Instructions ▸
**1.** From the ROM results text, please copy out the passage starting at "Under the RB" and ending at "reached statistical significance.".
**2.** In the ROM results text, which group had the largest reduction in surgical segment ROM under the extension working condition?

Text for analysis ▸

☆ ☆ ☆ ☆ ☆

The ROM of the surgical segments was largely reduced after the implantation of all three products under the extension working condition. The P + C group exhibited the largest reduction of 46.51%, which was statistically significant (p = 0.024). The Zero-P and NZ groups showed similar reductions, which were smaller than the P + C group, with reductions of 27.91% and 25.79%, respectively. No statistically significant difference was observed in the reduction amplitudes of the two groups.

Under the RB working condition, the Zero-P group exhibited a reduction of 30.99%. Within the NZ product group, it was observed that the ROM experienced a reduction of up to 41.26%. This reduction was found to be statistically significant, with a level of significance value of p = 0.027. The surgical segmental ROM was found to be reduced by 30.31% in the P + C group. This reduction was similar to the Zero-P group, with their respective p-values of 0.085 and 0.092, indicating that neither of these two groups reached statistical significance.

In contrast, under the LB working condition. The postoperative ROM for the C₄-C₅ segment was significantly reduced by 42.41%, 55.80%, and 49.34%, respectively, for the Zero-P product group, the NZ product group, and the P + C group. The corresponding significance level values for these differences were p = 0.004, p = 0.002, and p = 0.011, respectively.

The Zero-P group showed a statistically significant difference (p = 0.003) with a 52.04% reduction in ROM under the LR working condition, while under RR working condition, the ROM was reduced by 25.42%, which was not statistically significant. The ROM of the NZ product group decreased by 50.14% under the LR working condition, indicating a statistically significant difference (p = 0.004). Conversely, the ROM decreased by 36.87% under the RR working condition, without showing a statistically significant difference. The ROM of the P + C product group decreased by 63.87% p and 64.27%, respectively, under RR and LR working conditions. Both exhibited statistically significant difference (p < 0.05), with p = 0.010 and p = 0.001, respectively.

☆ ☆ ☆ ☆ ☆

Page images and the text extracted from them

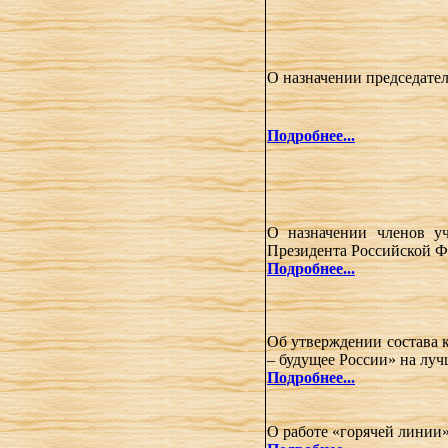
О назначении председате
Подробнее...
О назначении членов у
Президента Российской Ф
Подробнее...
Об утверждении состава 
– будущее России» на луч
Подробнее...
О работе «горячей линии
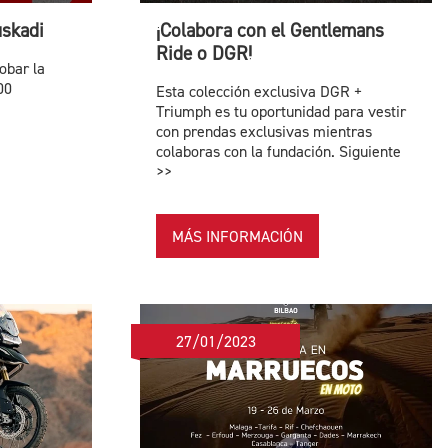
uskadi
¡Colabora con el Gentlemans
Ride o DGR!
obar la
00
Esta colección exclusiva DGR +
Triumph es tu oportunidad para vestir
con prendas exclusivas mientras
colaboras con la fundación. Siguiente
>>
MÁS INFORMACIÓN
27/01/2023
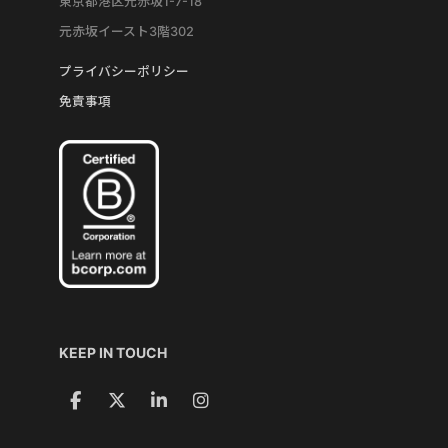
東京都港区元赤坂1-7-18
元赤坂イースト3階302
プライバシーポリシー
免責事項
KEEP IN TOUCH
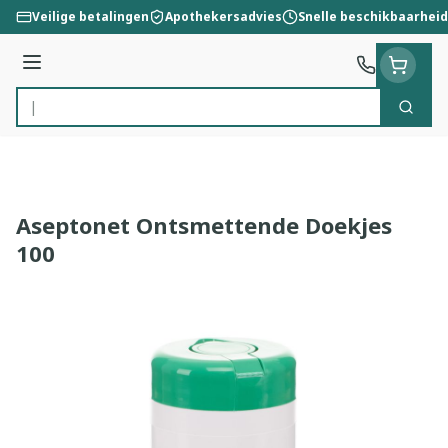
Ga naar de inhoud
Veilige betalingen
Apothekersadvies
Snelle beschikbaarheid
Menu
Zoek
Product, merk, categorie...
Aseptonet Ontsmettende Doekjes
100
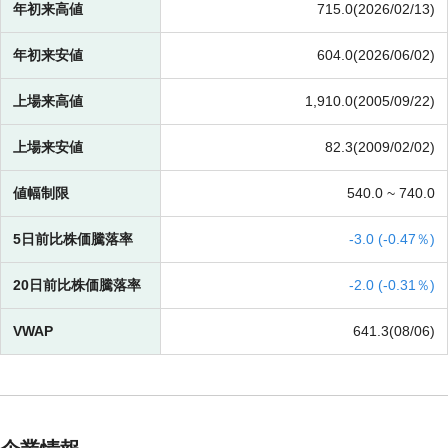
年初来高値
715.0(2026/02/13)
年初来安値
604.0(2026/06/02)
上場来高値
1,910.0(2005/09/22)
上場来安値
82.3(2009/02/02)
値幅制限
540.0 ~
740.0
5日前比株価騰落率
-
3.0 (
-
0.47％)
20日前比株価騰落率
-
2.0 (
-
0.31％)
VWAP
641.3(08/06)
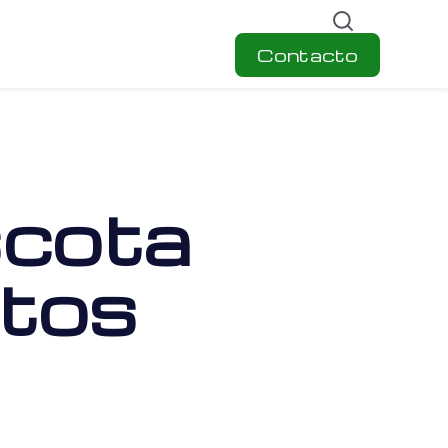
Contacto
scota
itos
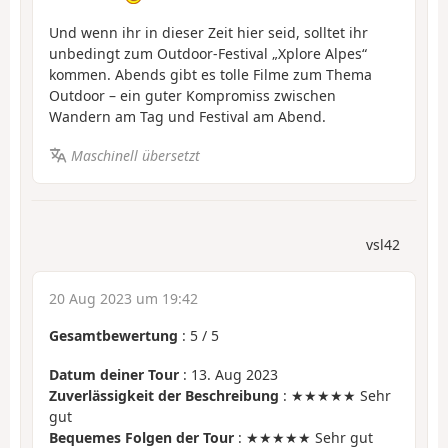
Und wenn ihr in dieser Zeit hier seid, solltet ihr
unbedingt zum Outdoor-Festival „Xplore Alpes“
kommen. Abends gibt es tolle Filme zum Thema
Outdoor – ein guter Kompromiss zwischen
Wandern am Tag und Festival am Abend.
Maschinell übersetzt
vsl42
20 Aug 2023 um 19:42
Gesamtbewertung
:
5
/
5
Datum deiner Tour
: 13. Aug 2023
Zuverlässigkeit der Beschreibung
: ★★★★★ Sehr
gut
Bequemes Folgen der Tour
: ★★★★★ Sehr gut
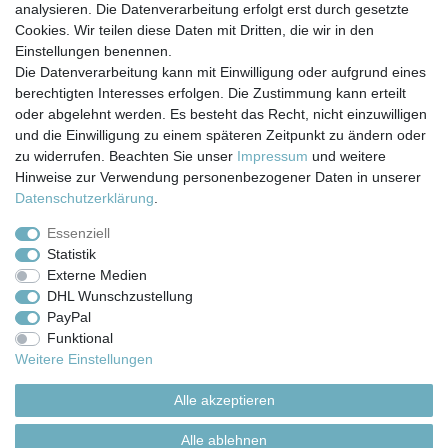
analysieren. Die Datenverarbeitung erfolgt erst durch gesetzte
Cookies. Wir teilen diese Daten mit Dritten, die wir in den
Einstellungen benennen.
Die Datenverarbeitung kann mit Einwilligung oder aufgrund eines
berechtigten Interesses erfolgen. Die Zustimmung kann erteilt
Impressum
Daten­schutz­erklärung
AGB
oder abgelehnt werden. Es besteht das Recht, nicht einzuwilligen
und die Einwilligung zu einem späteren Zeitpunkt zu ändern oder
zu widerrufen. Beachten Sie unser
Impressum
und weitere
Barrierefreiheitserklärung
Widerrufs­recht
Hinweise zur Verwendung personenbezogener Daten in unserer
Daten­schutz­erklärung
.
Kontakt
Vertrag widerrufen
Essenziell
Statistik
Externe Medien
Versand- & Zahlungsbedingungen
DHL Wunschzustellung
PayPal
Funktional
© Copyright 2026 | Alle Rechte vorbehalten.
Weitere Einstellungen
Alle akzeptieren
Alle ablehnen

☆ ☆ ☆ ☆ ☆

Results of the tasks ▸
**1.**
Under the RB working condition, the Zero-P group exhibited a reduction of 30.99%. Within the NZ product group, it was observed that the ROM experienced a reduction of up to 41.26%. This reduction was found to be statistically significant, with a level of significance value of p = 0.027. The surgical segmental ROM was found to be reduced by 30.31% in the P + C group. This reduction was similar to the Zero-P group, with their respective p-values of 0.085 and 0.092, indicating that neither of these two groups reached statistical significance.

**2.** The P + C group, with a reduction of 46.51% (p = 0.024).